“Speriamo che domani sia fatto di 48 ore”, penso io, denti lavati e lenzuola stirate, finalmente ‘sotto le pezze’, dopo una giornata passata a fare tutto e a concludere niente. “Speriamo che domani sia fatto di 48 ore”, ed esprimo lo sciocco desiderio non alla maniera di uno “speriamo che un giorno di questi Brad Pitt mi sposi”, ma con la stessa naturalità dello “speriamo che domani non piova”. E forse qua abbiamo un problema.
Sia chiaro, il discorso non è “tutti insieme, democraticamente, dovremmo disporre di giornate più lunghe”, che ovviamente lascia il tempo che trova, semplicemente “se domani per ogni ora altrui ce ne fossero un paio di mie, allora forse potrei andare a dormire più serena”. Molto più lineare, no? E ancora, non è “il mondo è diventato così frenetico che non ho più tempo di pensare ne’ di fare l’amore”, perché sarebbe una mezza bugia, un po’ come quando non hai mai soldi ma il pacchetto di sigarette sempre in tasca, ma è che c’è un mondo di spunti e di idee che è così veloce che io “ancora non so cosa voglio fare da grande”. Sempre più chiaro, giusto?
Ripartiamo da zero e poniamo l’ipotesi che, tra tutte, la mia crisi sia proprio quella del tempo. Crisi perché il mio sistema di riferimento non funziona più, è divenuto obsoleto, crisi perché mi pone in un momento di stallo. Crisi proprio perché anche solo scriverne mi manda nel pallone. Ovviamente non stiamo più parlando di quell’agognata giornata di 48 ore, per quanto, sia chiaro, rimanga uno dei miei più vividi sogni, ma sempre, in qualche modo, di un sistema di coordinate che non è più in grado di codificare la realtà attuale. O, se ci riesce, la staticizza. Una realtà fatta di continui impulsi, salti, ritmi sovrapposti in cui crisi è nell’inserimento del “quinto quarto” all’interno della battuta, nella necessità di visualizzare e percorrere lo spazio in funzione di questo nuovo tempo. Se l’automobile prima accorciava gli intervalli, dando luogo ad un nuovo sistema-tempo su cui aveva senso regolare gli spazi, oggi quella stessa automobile, in una realtà come Roma ad esempio, non è più mezzo veloce, “vedo quello che riesco a fare, dipende dal traffico”, ed acquista un tempo diverso. Così come si inserisce un nuovo tempo, il tempo-informazione che è anche il tempo- pensiero e costruzione del pensiero, che strabilisce un ritmo fino a poco fa inimmaginabile, in continua tensione, ed un ritmo-umano, che sembra quasi costretto nello spazio. La nuova percezione del tempo, immediata, aritmica e soggettiva, come influenza la percezione dello spazio?

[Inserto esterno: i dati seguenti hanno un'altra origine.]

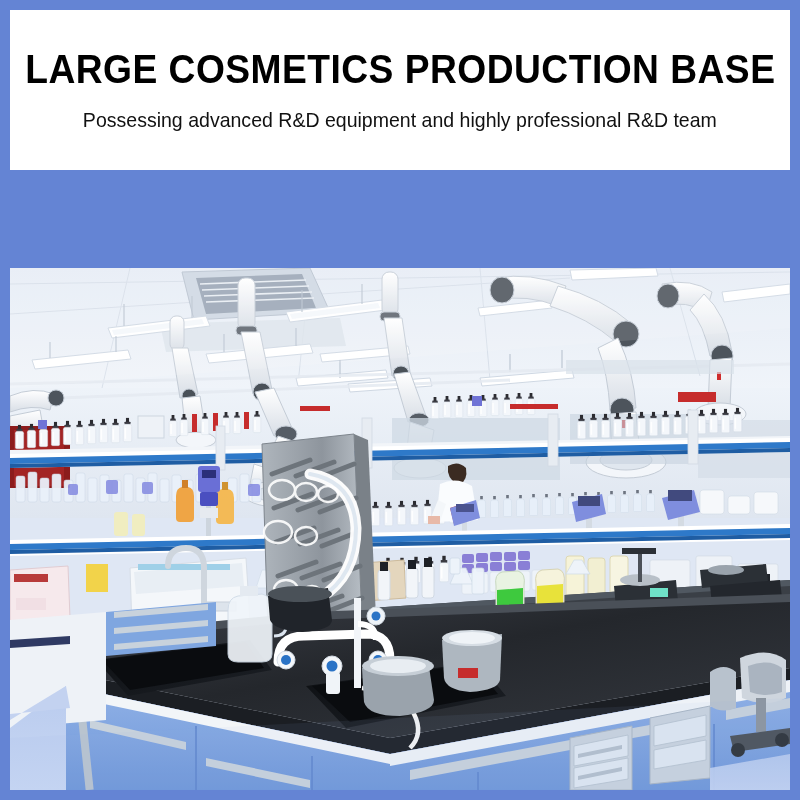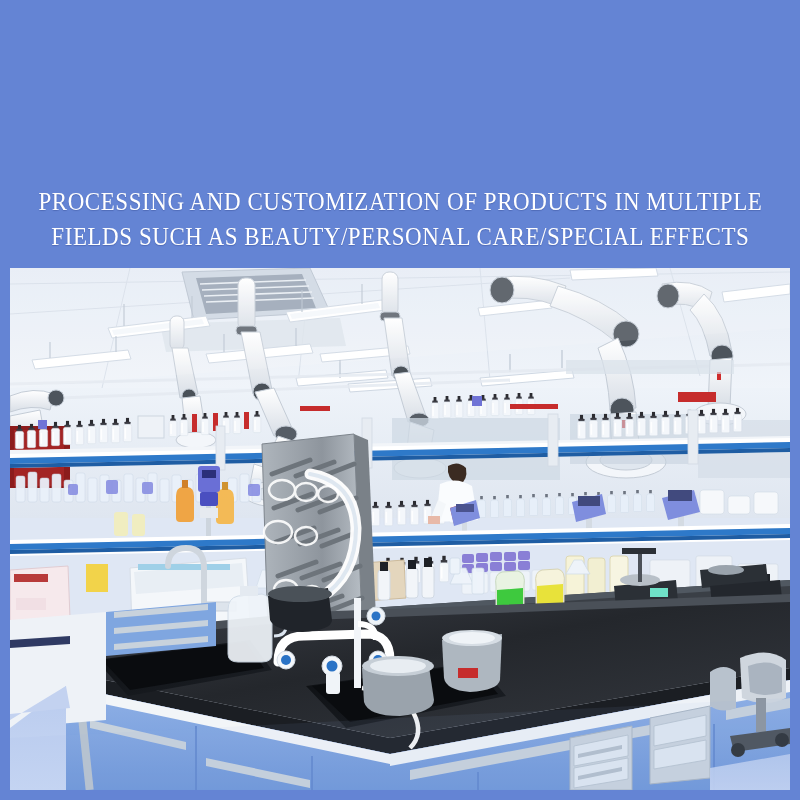--- a/index.html
+++ b/index.html
@@ -75,6 +75,10 @@
 
 <div id="banner">
 
+  <div id="header-card">
+    <div id="headline">LARGE COSMETICS PRODUCTION BASE</div>
+    <div id="subhead">Possessing advanced R&amp;D equipment and highly professional R&amp;D team</div>
+  </div>
 
   <div id="strap-band">
     <div class="strap-line">PROCESSING AND CUSTOMIZATION OF PRODUCTS IN MULTIPLE</div>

Ora essendo poco chiara la natura della crisi, certamente poca fortuna avrà la ricerca di un’ipotetica soluzione. Ma sicuro è che, se la nuova struttura-tempo è percepibile proprio perché il tempo-informazione fornisce un riferimento dimensionale così potente da ribaltare tutti i “tempi precedenti”, allora è proprio nella comprensione di questo e del suo rapporto con lo spazio, il movimento, lo strumento e il contenitore, che si può ipotizzare una nuova “codificazione” della realtà.
Uno spunto, una modalità di approccio:
Bernardo Secchi scrive: “Le loro (urbanistica e architettura) difficoltà hanno a che fare con la drammatica separazione dei tempi degli individui e della società, sempre più accelerati, e quelli più lenti degli oggetti che occupano lo spazio abitabile; tra i differenti idioritmi dei soggetti e la differente durabilità degli oggetti (...) Nel crescente interesse di fine secolo delle politiche urbane, degli urbanisti e degli architetti per le questioni ambientali vi è certamente la curiosità per un tema relativamente nuovo, ma vi è forse anche qualcosa di più: il tentativo di inserire, tra un tempo sociale sempre più accelerato e il tempo più lento della città fisica, un tempo intermedio, il tempo della natura, degli alberi, delle piogge, delle stagioni, del sole, del vento e delle maree, un tempo cui si dà il compito di costruire un legame tra i ritmi della società e lo spazio abitabile cercando, ancora una volta, di legare il presente ad un futuro più distante”.